Enfrentamos hoy a un liderazgo político nacido en y de las fuerzas del espectáculo realizadas. Una consumación que conlleva lo atrofiado, construyendo sus propias representaciones a una velocidad pasmosa sin respetar fronteras. Pero, de nuevo, hubieron avisos: “El tambor fue mi primer encuentro estremecedor con el nacionalsocialismo ”, anotó el filólogo alemán Víctor Klemperer en LTI. La lengua del Tercer Reich. Con esto quería decir que son los afectos los primeros en ser capturados por el espectáculo. Pero su interés apuntaba sobre todo al modo en que eran las palabras las que resultaban reorganizadas por el nazismo. Con Klemperer nos preguntamos. ¿hasta qué punto las imágenes pero también las palabras de este presente no merecen también ser recopiladas, pensadas como una totalidad? Una relectura de LTI podría ayudarnos a construir la total imaginería de la ultraderecha.

Las palabras de Cerimedo, leídas sobre fondo de Debord, permite comprender que las imágenes infantilizadas de leones y otros animales de fábulas, así como estos personajes zombis -surgidos de la estética de los video juegos- no pertenecen a la división de lo real en vida y representación, o existencia e imagen. Ellas son más bien densificaciones de un mundo trastocado, cuya estructura es ya plenamente mercantil. Son emanaciones de la acumulación de espectáculo y por tanto esbozos de la realidad misma que aplasta a la vida, sometiéndola a procesos de e a explotación y desposesión. Lo hemos visto hace pocos días en la imagen de un policía gaseando el rostro de una niña en una manifestación en apoyo a los jubilados. Se nos pone a consumir la barbarie como si de cultura se tratase. Aplicaciones y redes interviene de modo efectivo vaciando la trama sensible que permite que la imagen de los cuerpos reprimidos estalle como afecto político (como dijo hace poco un amigo: los nietos streamean mientras apalean a sus abuelos en las calles). La conversión de la vida en mercancía y de la acumulación mercantil en acumulación de espectáculo unifica la plusvalía en económica, comunicacional y política. Difícil imaginar un totalitarismo más perfecto sobre la vida.

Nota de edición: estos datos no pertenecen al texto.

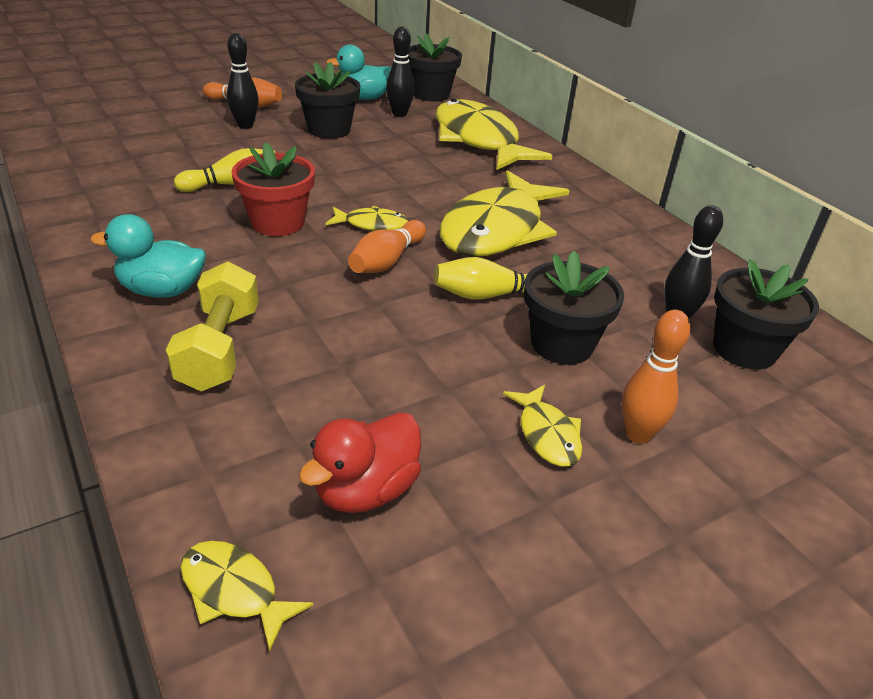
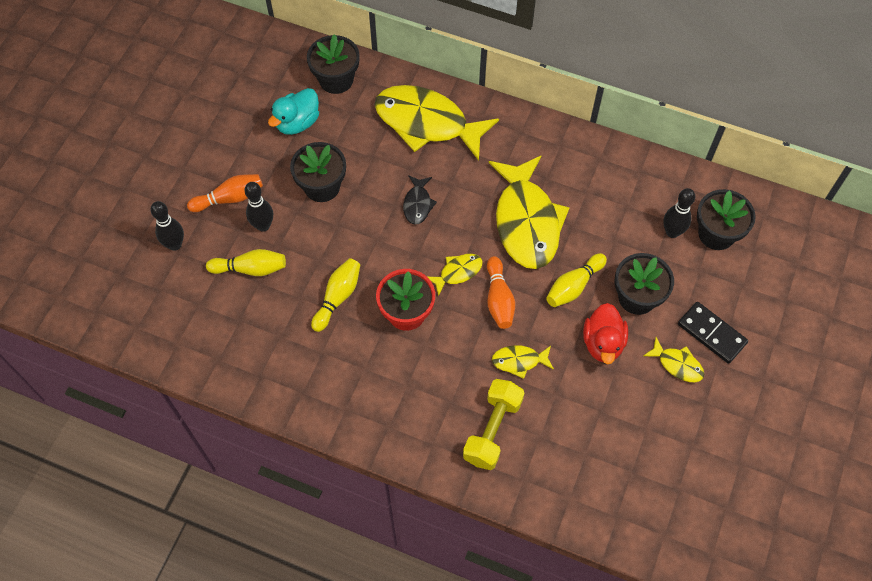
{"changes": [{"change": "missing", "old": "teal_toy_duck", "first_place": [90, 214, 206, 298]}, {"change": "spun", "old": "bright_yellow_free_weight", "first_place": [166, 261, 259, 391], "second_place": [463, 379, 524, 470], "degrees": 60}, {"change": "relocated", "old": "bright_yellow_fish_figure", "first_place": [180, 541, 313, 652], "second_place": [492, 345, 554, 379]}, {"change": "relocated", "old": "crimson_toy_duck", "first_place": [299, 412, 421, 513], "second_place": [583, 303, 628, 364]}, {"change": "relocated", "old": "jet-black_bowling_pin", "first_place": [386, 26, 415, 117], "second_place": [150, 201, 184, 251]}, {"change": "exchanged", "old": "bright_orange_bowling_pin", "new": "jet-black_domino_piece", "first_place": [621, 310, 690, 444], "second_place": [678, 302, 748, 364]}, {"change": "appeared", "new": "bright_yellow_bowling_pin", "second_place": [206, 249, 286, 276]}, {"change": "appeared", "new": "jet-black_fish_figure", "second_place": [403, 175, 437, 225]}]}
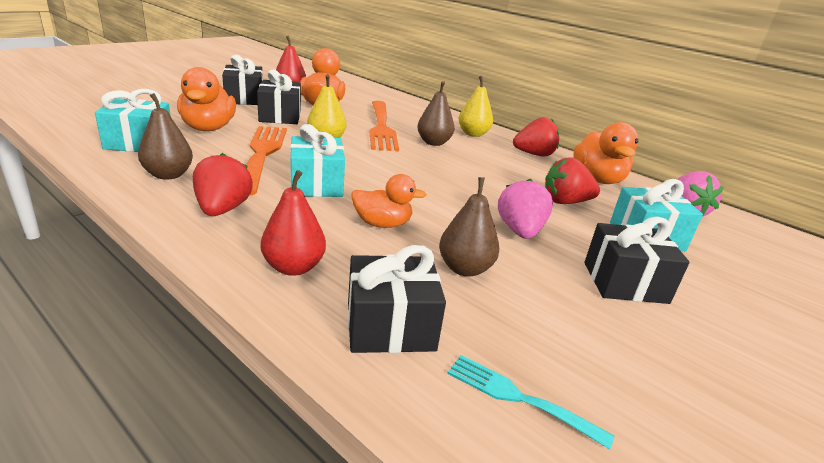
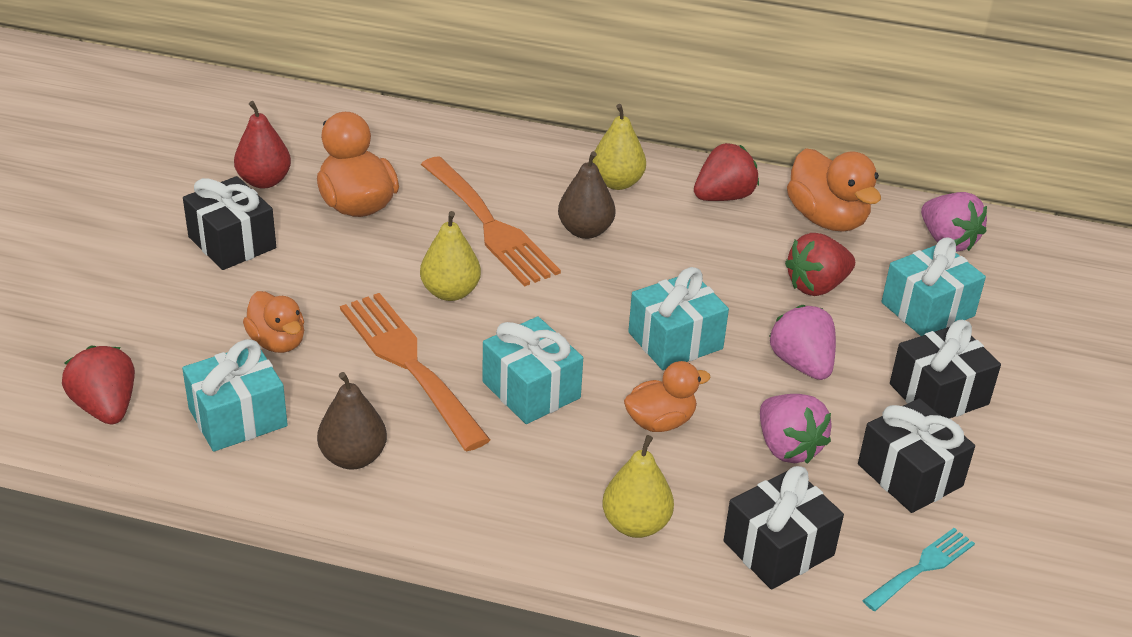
{"changes": [{"change": "size", "old": "bright_orange_toy_duck", "first_place": [177, 67, 236, 131], "second_place": [243, 291, 304, 353], "factor": 0.65}, {"change": "relocated", "old": "crimson_strawberry", "first_place": [193, 153, 253, 216], "second_place": [62, 346, 135, 424]}, {"change": "relocated", "old": "jet-black_present", "first_place": [257, 69, 301, 124], "second_place": [858, 398, 975, 513]}, {"change": "colour", "old": "crimson_pear_fruit", "new": "bright_yellow_pear_fruit", "first_place": [261, 170, 326, 276], "second_place": [602, 435, 674, 538]}, {"change": "exchanged", "old": "dark_brown_pear_fruit", "new": "pink_strawberry", "first_place": [439, 177, 499, 277], "second_place": [760, 394, 832, 464]}, {"change": "spun", "old": "teal_dinner_fork", "first_place": [447, 355, 615, 450], "second_place": [862, 528, 975, 611], "degrees": 135}, {"change": "appeared", "new": "teal_present", "second_place": [628, 267, 729, 370]}]}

No podemos dejar de preguntar: ¿qué relaciones más peligrosas se cocinan entre las superficies táctiles de los teléfonos y la calle, los algoritmos y cuerpos bajo la administración pública de la crueldad? En Sherlock Junior, una película de Buster Keaton de 1924 -es decir, hace un siglo-, el héroe, proyeccionista de cine mudo y detective vocacional, recupera el impulso de la Alicia de Lewis Caroll, no para atravesar el espejo sino la pantalla. Introducirse del otro lado -el de la película-, para realizar allí una justicia negada de este lado (el supuestamente verdadero).  Si quisiéramos también nosotros atravesar lo digital para provocar allí compensaciones por los daños provocados a la vida, nos perderíamos en un infinito capturado. Y nos perderíamos de comprender que el movimiento real ya no va del cuerpo a la pantalla sino a la inversa (en la pantalla ya hay justicieros, y la mudez ya no pertenece al filme, sino a los espectadores los mudos somos nosotros). El cambio de dirección apunta a una ofensiva sobre el mundo de los cuerpos. La agresión va de la pantalla hacia el mundo de la vida. Ese es el recorrido que realizan las operaciones mediáticas, los drones, y los misiles. La profundización digital del daño social ha pasado a otro nivel de amenaza. El diseño de “kirchneristas-caminantes” es, por supuesto, secundario. Si lo tomamos en consideración es para preguntarnos por las chances que aun disponemos de protegernos de este paso de la imagen al acto: cuando el bot sea algo más que un bit -la unidad mínima de la informática- y, como pasado por una impresora 3D se convierta en parte física de las fuerzas de choque que se requieren para un mayor disciplinamiento de la sociedad.